[Data records]
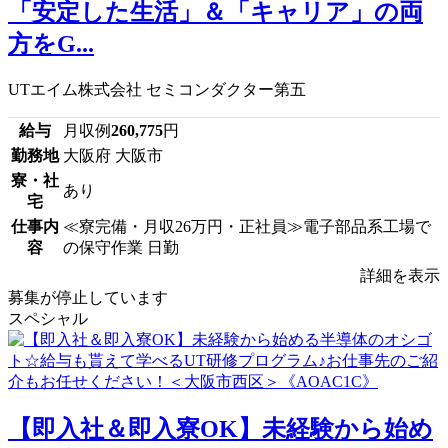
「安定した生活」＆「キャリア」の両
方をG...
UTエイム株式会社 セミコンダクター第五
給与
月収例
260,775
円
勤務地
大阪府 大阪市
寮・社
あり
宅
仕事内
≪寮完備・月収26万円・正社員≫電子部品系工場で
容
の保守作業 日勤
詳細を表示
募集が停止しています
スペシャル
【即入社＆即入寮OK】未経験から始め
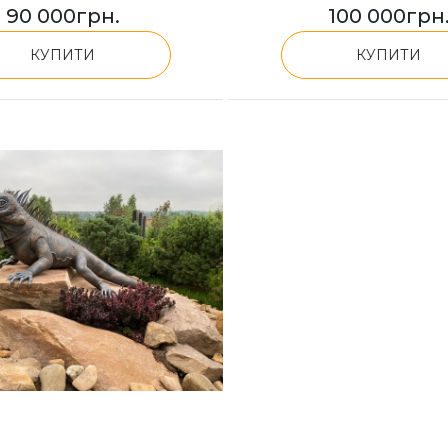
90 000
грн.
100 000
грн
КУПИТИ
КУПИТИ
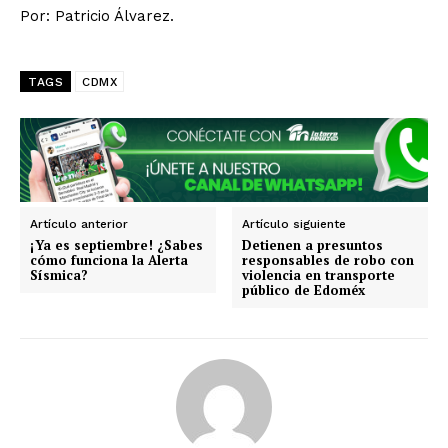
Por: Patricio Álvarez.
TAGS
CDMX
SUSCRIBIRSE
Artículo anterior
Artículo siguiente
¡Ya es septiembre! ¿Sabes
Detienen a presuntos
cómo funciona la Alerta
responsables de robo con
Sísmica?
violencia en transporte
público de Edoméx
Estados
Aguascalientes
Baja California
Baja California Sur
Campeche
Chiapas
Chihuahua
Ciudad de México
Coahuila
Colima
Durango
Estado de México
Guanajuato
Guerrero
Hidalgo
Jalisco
---
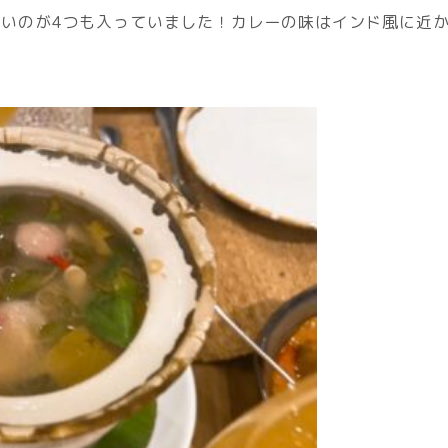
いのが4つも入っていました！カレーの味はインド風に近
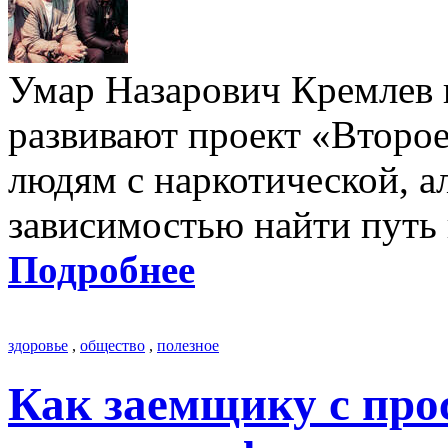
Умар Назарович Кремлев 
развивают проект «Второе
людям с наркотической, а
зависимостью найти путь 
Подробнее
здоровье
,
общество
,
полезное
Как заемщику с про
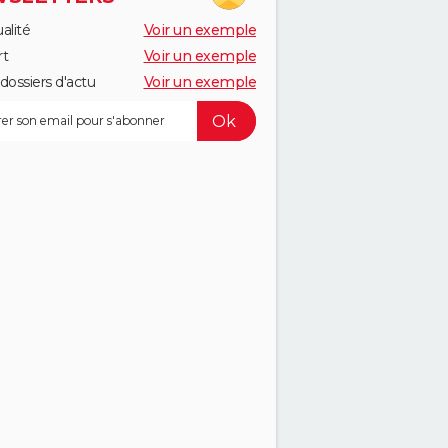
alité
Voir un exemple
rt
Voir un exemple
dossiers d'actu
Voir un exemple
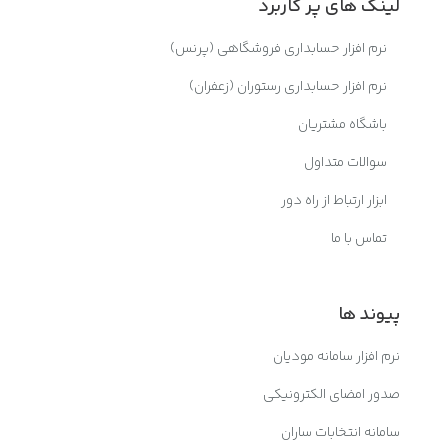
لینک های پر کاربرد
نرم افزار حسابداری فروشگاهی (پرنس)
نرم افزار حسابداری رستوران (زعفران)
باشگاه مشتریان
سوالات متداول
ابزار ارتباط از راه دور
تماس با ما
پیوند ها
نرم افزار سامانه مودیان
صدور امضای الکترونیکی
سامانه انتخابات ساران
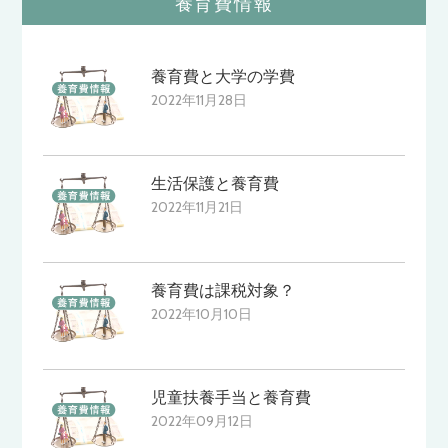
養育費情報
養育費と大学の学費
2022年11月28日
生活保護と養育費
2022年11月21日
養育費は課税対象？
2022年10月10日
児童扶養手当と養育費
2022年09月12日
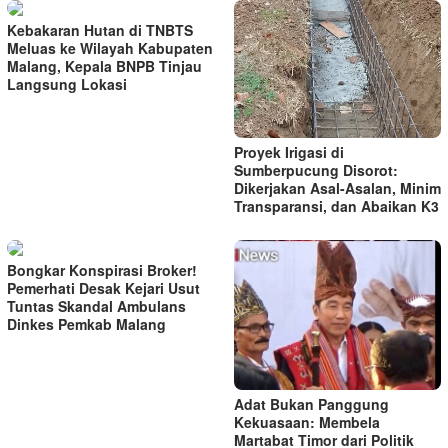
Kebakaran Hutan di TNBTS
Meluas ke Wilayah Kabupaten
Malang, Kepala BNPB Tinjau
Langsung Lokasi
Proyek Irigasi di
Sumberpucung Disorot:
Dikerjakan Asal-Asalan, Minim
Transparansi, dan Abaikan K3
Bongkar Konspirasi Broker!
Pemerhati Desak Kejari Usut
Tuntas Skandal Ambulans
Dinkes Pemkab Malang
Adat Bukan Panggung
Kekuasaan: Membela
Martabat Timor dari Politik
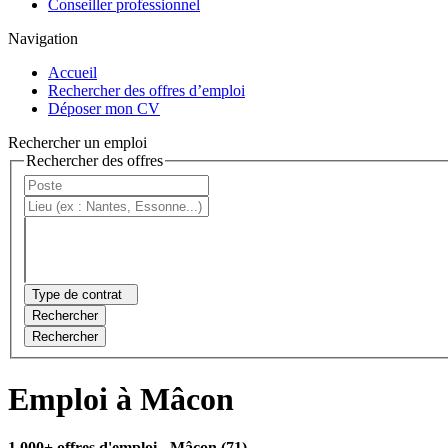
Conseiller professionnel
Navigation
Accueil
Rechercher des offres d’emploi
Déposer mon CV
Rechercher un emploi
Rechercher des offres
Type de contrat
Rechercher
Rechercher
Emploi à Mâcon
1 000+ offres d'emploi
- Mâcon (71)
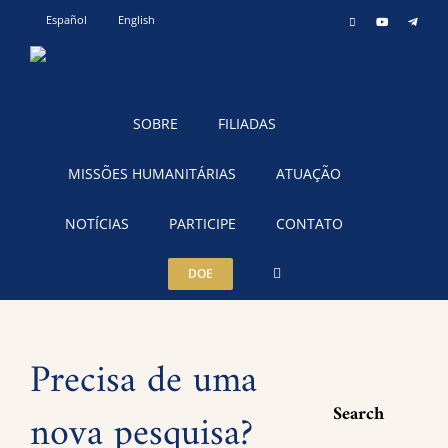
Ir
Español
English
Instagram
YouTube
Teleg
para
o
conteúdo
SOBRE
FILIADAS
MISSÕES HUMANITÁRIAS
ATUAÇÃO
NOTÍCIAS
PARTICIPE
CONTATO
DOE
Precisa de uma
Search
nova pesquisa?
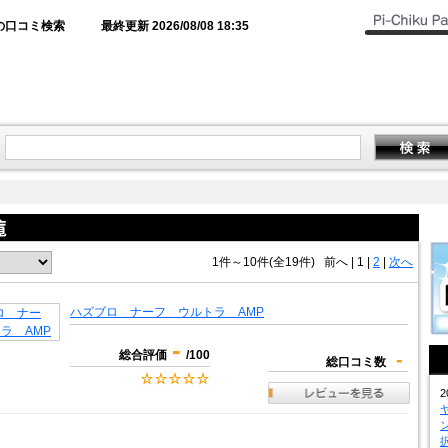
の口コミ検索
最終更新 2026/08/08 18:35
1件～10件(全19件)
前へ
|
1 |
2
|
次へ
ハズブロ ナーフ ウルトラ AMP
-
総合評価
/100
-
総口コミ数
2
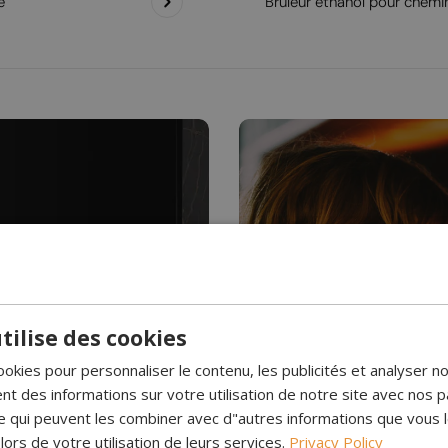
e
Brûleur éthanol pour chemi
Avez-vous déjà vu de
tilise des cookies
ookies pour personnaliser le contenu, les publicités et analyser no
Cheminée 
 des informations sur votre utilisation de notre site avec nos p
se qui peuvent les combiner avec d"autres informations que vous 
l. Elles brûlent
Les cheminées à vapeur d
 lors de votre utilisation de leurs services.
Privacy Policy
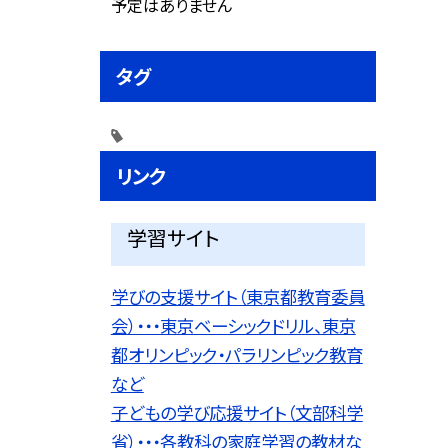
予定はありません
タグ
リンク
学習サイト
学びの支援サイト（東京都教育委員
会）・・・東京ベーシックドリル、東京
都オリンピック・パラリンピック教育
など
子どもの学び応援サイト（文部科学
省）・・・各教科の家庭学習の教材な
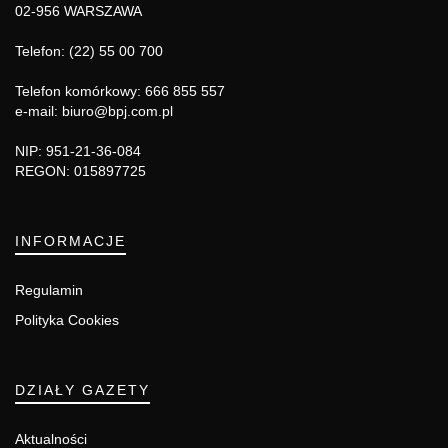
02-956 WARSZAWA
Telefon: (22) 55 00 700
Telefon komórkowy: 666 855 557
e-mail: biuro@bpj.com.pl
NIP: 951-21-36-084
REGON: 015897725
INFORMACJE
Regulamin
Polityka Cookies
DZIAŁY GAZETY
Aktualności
--
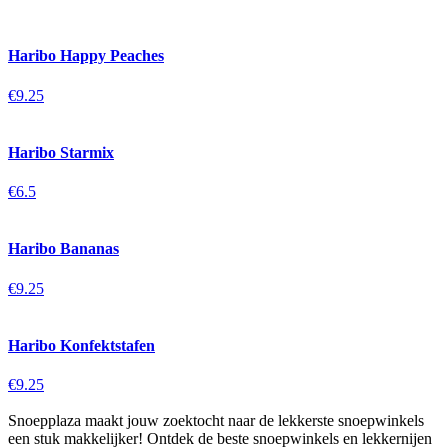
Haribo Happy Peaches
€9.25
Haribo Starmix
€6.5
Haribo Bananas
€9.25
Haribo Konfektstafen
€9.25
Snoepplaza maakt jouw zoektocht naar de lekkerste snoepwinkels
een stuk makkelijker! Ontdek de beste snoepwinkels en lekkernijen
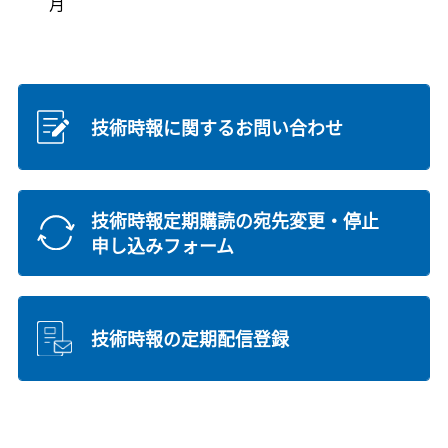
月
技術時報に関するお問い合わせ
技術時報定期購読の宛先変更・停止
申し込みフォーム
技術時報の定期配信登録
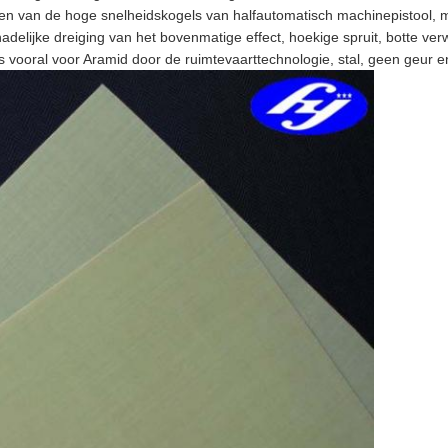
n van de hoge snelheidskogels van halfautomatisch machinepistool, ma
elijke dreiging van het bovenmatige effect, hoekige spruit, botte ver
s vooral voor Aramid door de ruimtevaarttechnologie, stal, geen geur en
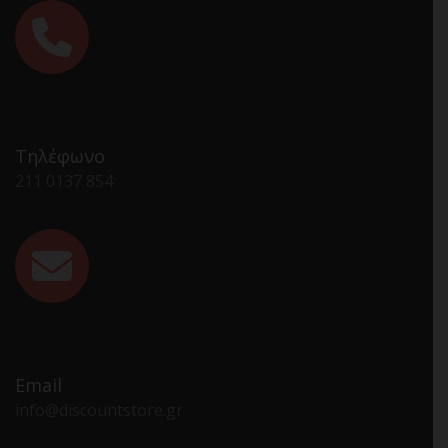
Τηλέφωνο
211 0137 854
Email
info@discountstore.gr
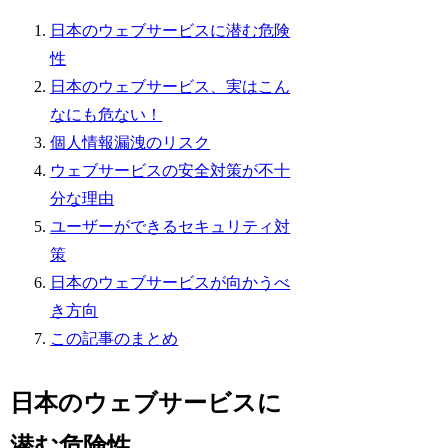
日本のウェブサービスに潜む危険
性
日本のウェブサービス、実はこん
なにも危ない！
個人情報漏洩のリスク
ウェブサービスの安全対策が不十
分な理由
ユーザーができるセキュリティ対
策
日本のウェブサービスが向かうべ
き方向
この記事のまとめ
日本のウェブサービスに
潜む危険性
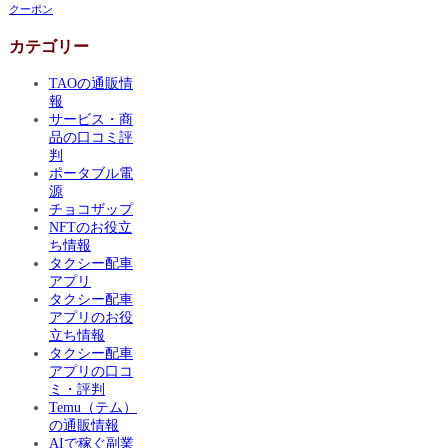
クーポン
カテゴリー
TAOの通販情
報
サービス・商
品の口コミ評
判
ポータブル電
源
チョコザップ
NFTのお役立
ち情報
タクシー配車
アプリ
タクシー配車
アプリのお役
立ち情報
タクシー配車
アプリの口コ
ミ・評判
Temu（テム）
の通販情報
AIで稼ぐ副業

■ **What is required**
Copy the data exactly, from the line with "Conseiller professionnel" up to and including the line with "省）・・・各教科の家庭学習の教材な". Leave the pictures out of your answer.

■ **Reply to the task**
Conseiller professionnel
Navigation
Accueil
Rechercher des offres d’emploi
Déposer mon CV
Rechercher un emploi
Rechercher des offres
Type de contrat
Rechercher
Rechercher
Emploi à Mâcon
1 000+ offres d'emploi
- Mâcon (71)
Ir
Español
English
Instagram
YouTube
Teleg
para
o
conteúdo
SOBRE
FILIADAS
MISSÕES HUMANITÁRIAS
ATUAÇÃO
NOTÍCIAS
PARTICIPE
CONTATO
DOE
Precisa de uma
Search
nova pesquisa?
の口コミ検索
最終更新 2026/08/08 18:35
1件～10件(全19件)
前へ
|
1 |
2
|
次へ
ハズブロ ナーフ ウルトラ AMP
-
総合評価
/100
-
総口コミ数
2
e
Brûleur éthanol pour chemi
Avez-vous déjà vu de
tilise des cookies
ookies pour personnaliser le contenu, les publicités et analyser no
Cheminée 
 des informations sur votre utilisation de notre site avec nos p
se qui peuvent les combiner avec d"autres informations que vous 
l. Elles brûlent
Les cheminées à vapeur d
 lors de votre utilisation de leurs services.
Privacy Policy
予定はありません
タグ
リンク
学習サイト
学びの支援サイト（東京都教育委員
会）・・・東京ベーシックドリル、東京
都オリンピック・パラリンピック教育
など
子どもの学び応援サイト（文部科学
省）・・・各教科の家庭学習の教材な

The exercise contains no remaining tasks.